## start Extract to read

Britain: The European elections and working-class representation

In an important move, the Rail, Maritime and Transport workers’ union (RMT) has announced its support for an electoral alliance to contest the forthcoming European elections in June.

A ‘political party’ has been registered – as required under electoral law to contest elections – under the name No2EU-Yes to Democracy, with the RMT general secretary, Bob Crow, as the official leader. Its platform includes opposition to the European Union (EU) constitution (now re-packaged as the Lisbon treaty), the EU’s pro-privatisation directives, and the anti-trade union and ‘social dumping’ rulings of the European Court of Justice (ECJ). The platform takes a necessary stand against the racist far-right British National Party (BNP), and in defence of international workers’ solidarity.

At present funds are in place for No2EU-Yes to Democracy candidate lists to appear on the ballot paper in a minimum of six of Britain’s eleven electoral ‘regions’, including Scotland and Wales, but more may well be contested.

This is an electoral coalition, with initial support from the RMT, the Socialist Party, the Communist Party of Britain (publishers of the Morning Star), Solidarity – Scotland’s Socialist Movement, and a number of trades union councils. Respect is still considering its involvement; the Socialist Party, for its part, would favour the broadest participation of all left and working class organisations.

No2EU-Yes to Democracy is a temporary platform for the European elections only, with the RMT representatives at the inaugural meeting stressing, unfortunately, that they were not launching a new workers’ party. But that does not negate its significance as the first electoral challenge to New Labour initiated by a national trade union, the RMT, the most militant industrial union in Britain.

Pent-up anger

The European elections might not loom large in workers’ thinking, as the economic crisis intensifies. But the EU’s neo-liberal directives and rulings, enthusiastically implemented by the New Labour government, are linked to the avalanche of job losses, wage cuts and continued privatisation.

Nowhere was this more clearly revealed than in the Lindsey oil refinery construction workers’ dispute earlier this year. It was under the EU ‘posted workers directive’ and subsequent ECJ rulings that the Italian-registered company, IREM, was able to employ workers not covered by the union-enforced national construction industry agreements. The part-privatisation of the Royal Mail, the first step to its complete sell-off, is also linked to EU directives to introduce a deregulated postal services market.

The No2EU-Yes to Democracy campaign can expose the reality of the EU’s neo-liberal agenda to millions of workers, while arguing the case for a workers’ alternative to pro-market politicians – whether in Brussels or Westminster! And June’s Euro-poll will be the first national electoral expression of the enormous anger accumulating at the devastating consequences of the capitalist crisis.

But where will that anger go? The 2004 European elections, in a completely different economic climate, still saw a big protest vote, which primarily went to UKIP, the UK Independence Party. (See the article on right.) Labour could well register an even worse result than its disastrous performance then, when it at least enjoyed opinion poll leads as the most ‘economically competent’ party.

## end Extract to read

Work to do →
1. Answer these questions from the text on the European elections:
(a) Who is the official leader of No2EU-Yes to Democracy?
(b) At minimum, in how many of Britain's electoral regions are funds in place for No2EU-Yes to Democracy candidate lists?
(c) Which party mainly received the protest vote in the 2004 European elections?
2. Carry on the text on the European elections, starting after its final sentence.

## start Source material

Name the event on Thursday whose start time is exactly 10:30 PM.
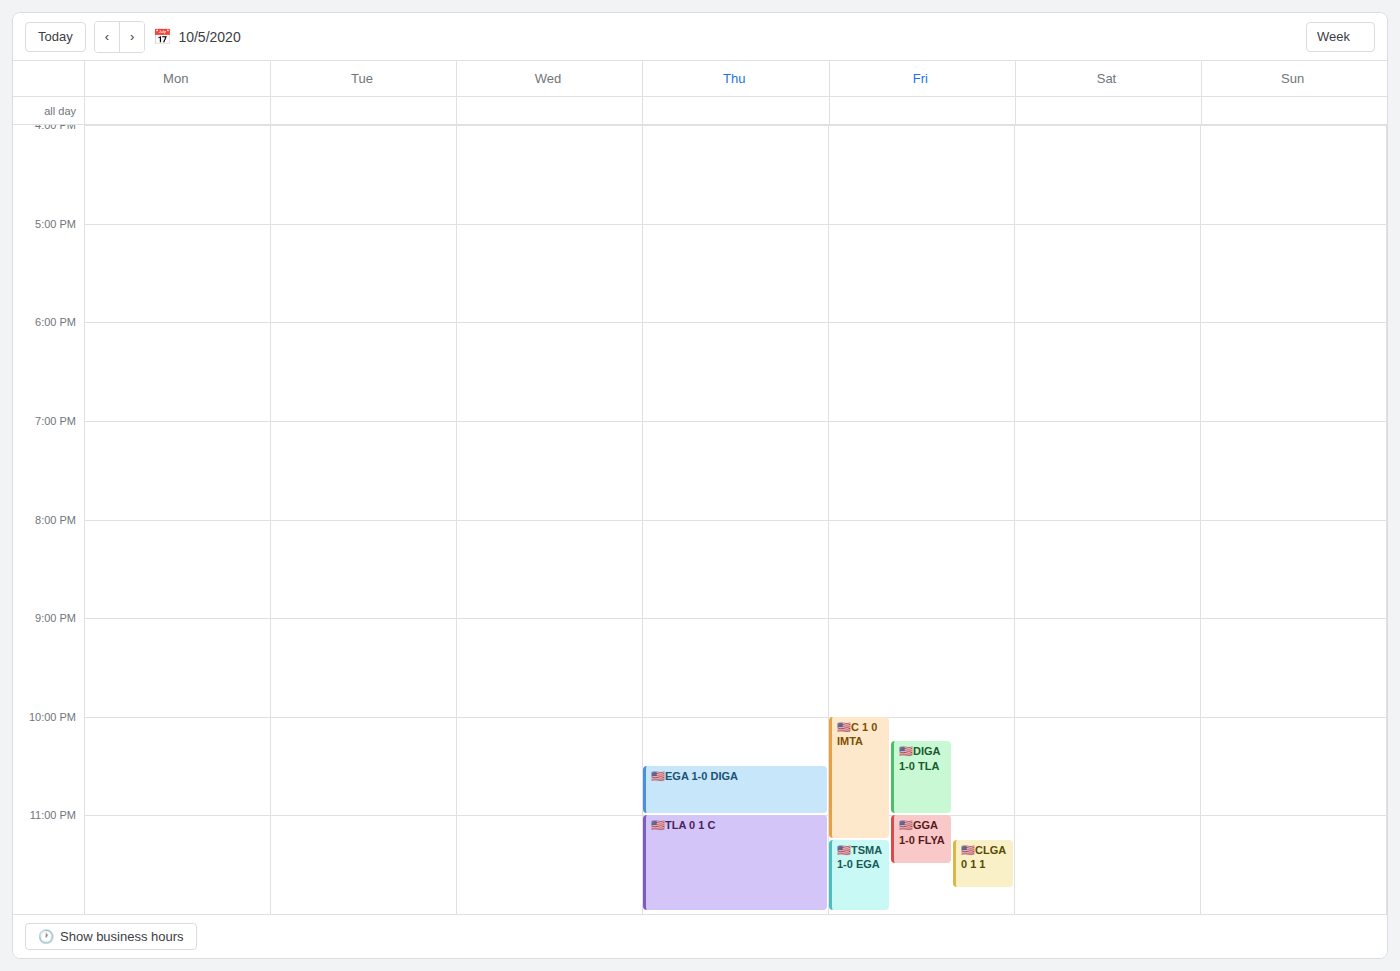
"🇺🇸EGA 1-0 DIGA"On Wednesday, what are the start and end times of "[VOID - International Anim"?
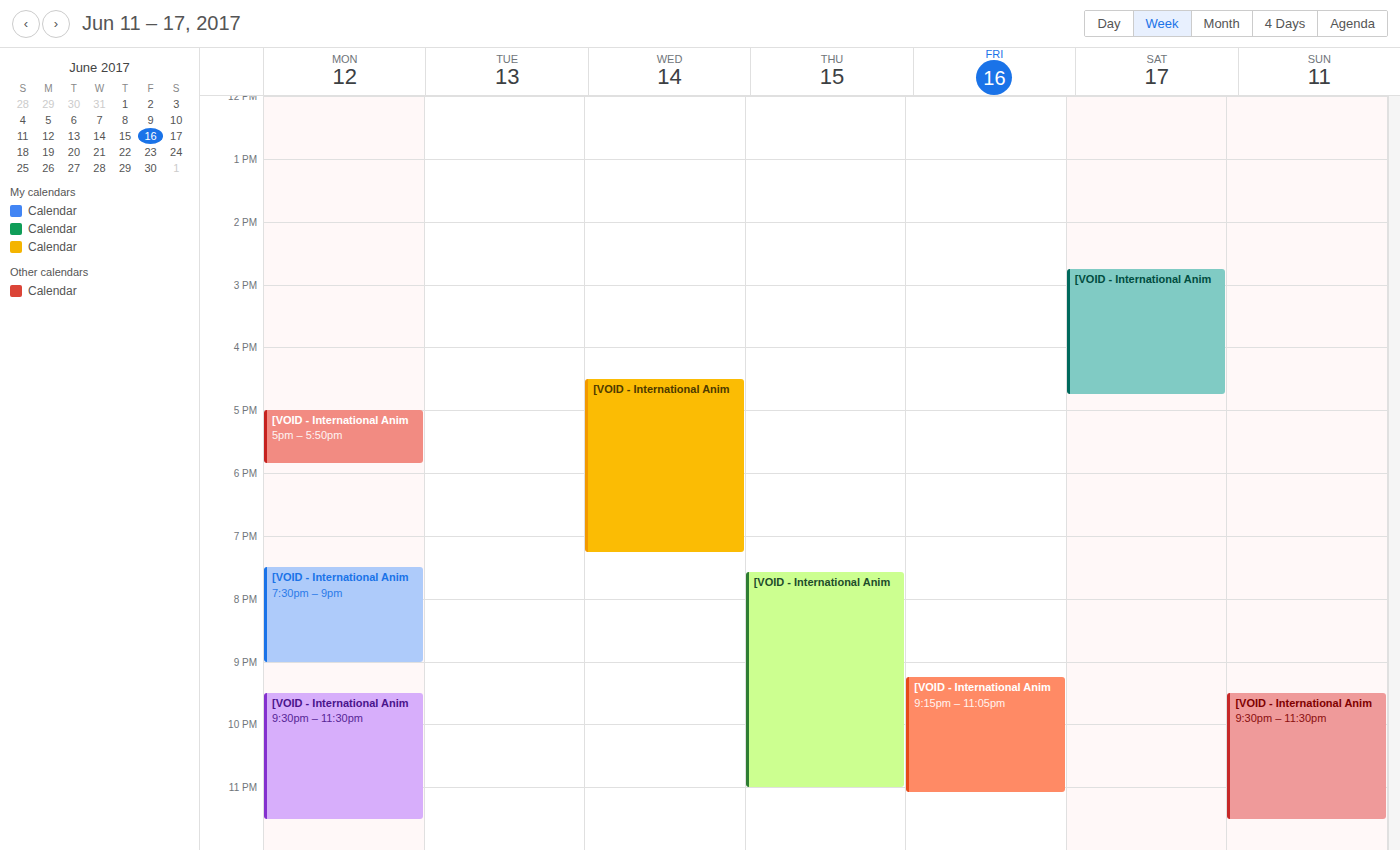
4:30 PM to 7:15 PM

## end Source material

Exercise responses →
1.
(a) Bob Crow, the RMT general secretary.
(b) Six of the eleven regions.
(c) UKIP, the UK Independence Party.

2.
UKIP, meanwhile, is likely to suffer a big loss of support. Promoting themselves as having been elected to ‘take on the corrupt Eurocrats’, two of its MEPs were soon implicated in benefit and EU fraud investigations, the egomaniacal Kilroy-Silk departed, and membership and donations have slumped. The Tories can expect to make big gains but there is a real threat that the far-right BNP could win seats in June.

This fear has also been a powerful impulse behind the RMT’s move to organise an electoral challenge. As Bob Crow reported to the inaugural meeting, RMT members had already been contacting the union asking who the national officers thought they should vote for in June. The only alternative to backing a union-initiated electoral coalition would be to urge a vote, as anti-fascist groups like Searchlight advocate, for ‘the mainstream parties’ to stop the BNP.

Another factor behind the RMT’s decision was the lessons of the Lindsey dispute. Firstly, it brought to wide attention in a way not done before in Britain, the role of the EU’s anti-worker directives.

The RMT is currently balloting, or has taken strike action, in nine separate disputes over job losses and privatisation proposals. Is it so hard to imagine the RMT facing ‘barges in the Thames’ of sub-contracted EU ‘posted rail workers’ – as the IREM workers are being billeted in Grimsby docks – as the New Labour government, or an incoming Tory government, under the impulsion of the crisis, looks to confront one of the most powerfully organised sections of the working class?

Lindsey also highlighted another aspect of the situation now existing in Britain. As previous reports in The Socialist have shown, Lindsey was a victory for the working class. But it took the conscious intervention of the strike leadership, including Socialist Party members, to cut across any national or racial divisions that could have derailed the movement.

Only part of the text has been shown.